University Park, PA - The patient's bill of rights legislation now under debate in Washington may focus heavily on the right to sue HMOs and expanding patients' access to health care, but it fails to address how to improve recently documented quality problems, says a Penn State researcher.

"The public and policymakers are assuming that more access to doctors and services leads to better care, but that is not necessarily true," says Dr. Dennis Scanlon, assistant professor of health policy and administration at. "Many of the quality problems outlined in a recent report by the Institute of Medicine can be attributed to poorly coordinated care and inefficient processes for delivering care to patients.

"Although managed care plans are by no means perfect, they are subject to significant performance measurement and reporting requirements and have made significant changes over the last few years," he adds. "More plans have responded with systems designed to help doctors make better decisions for their patients, particularly in the areas of prevention and chronic illness."

Scanlon is lead author of a new study which looks at how managed care plans use performance measures to improve the quality of their health care. The researchers surveyed administrators and clinicians from health plans in four states: Pennsylvania, Maryland, Kansas and Washington. The study goal was to understand what, if anything, these plans were doing to improve the quality of care for their enrollees.
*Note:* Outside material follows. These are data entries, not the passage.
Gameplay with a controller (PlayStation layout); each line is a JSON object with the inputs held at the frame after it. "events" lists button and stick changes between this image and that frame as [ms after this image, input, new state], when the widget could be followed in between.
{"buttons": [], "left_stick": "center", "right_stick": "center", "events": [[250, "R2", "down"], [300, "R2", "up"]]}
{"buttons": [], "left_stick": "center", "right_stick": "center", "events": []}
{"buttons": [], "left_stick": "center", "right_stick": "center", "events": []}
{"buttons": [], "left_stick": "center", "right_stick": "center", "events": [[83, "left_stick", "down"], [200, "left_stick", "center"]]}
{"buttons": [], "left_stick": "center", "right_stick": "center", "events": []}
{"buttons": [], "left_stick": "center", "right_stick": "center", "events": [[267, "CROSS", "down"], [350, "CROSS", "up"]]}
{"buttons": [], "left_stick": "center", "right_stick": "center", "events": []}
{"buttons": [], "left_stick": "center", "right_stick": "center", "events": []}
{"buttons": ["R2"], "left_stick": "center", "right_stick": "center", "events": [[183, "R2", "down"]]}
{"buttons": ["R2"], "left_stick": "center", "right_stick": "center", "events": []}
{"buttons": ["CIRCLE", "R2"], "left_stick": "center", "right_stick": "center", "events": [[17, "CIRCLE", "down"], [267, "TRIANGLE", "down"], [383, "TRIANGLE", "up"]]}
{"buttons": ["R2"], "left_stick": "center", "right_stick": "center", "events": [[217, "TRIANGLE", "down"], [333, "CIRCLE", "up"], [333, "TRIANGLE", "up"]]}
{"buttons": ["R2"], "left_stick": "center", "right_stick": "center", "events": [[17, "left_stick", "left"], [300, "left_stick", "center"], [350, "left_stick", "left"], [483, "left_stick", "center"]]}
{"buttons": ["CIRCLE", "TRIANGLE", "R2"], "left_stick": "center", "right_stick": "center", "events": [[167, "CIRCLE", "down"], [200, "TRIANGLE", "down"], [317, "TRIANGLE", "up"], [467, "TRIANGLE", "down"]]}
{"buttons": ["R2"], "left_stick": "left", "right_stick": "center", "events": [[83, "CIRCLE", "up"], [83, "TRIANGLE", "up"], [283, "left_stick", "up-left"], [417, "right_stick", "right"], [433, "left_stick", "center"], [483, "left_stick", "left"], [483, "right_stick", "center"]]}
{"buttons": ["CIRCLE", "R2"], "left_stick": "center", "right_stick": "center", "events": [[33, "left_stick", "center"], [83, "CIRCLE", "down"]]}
The researchers' findings are published in the July issue of the journal Health Services Research.

While quality improvement has become a key issue for many managed care plans, spurred by the requirements of accrediting bodies and public and private purchasers, there is still a significant variation among plans in terms of the ability to improve quality, the researchers say.

But HMOs, unlike their competing alternatives, are at least measuring and reporting performance, an important first step toward quality improvement, Scanlon says. However, not all plans are equally effective at ensuring that members receive high-quality care.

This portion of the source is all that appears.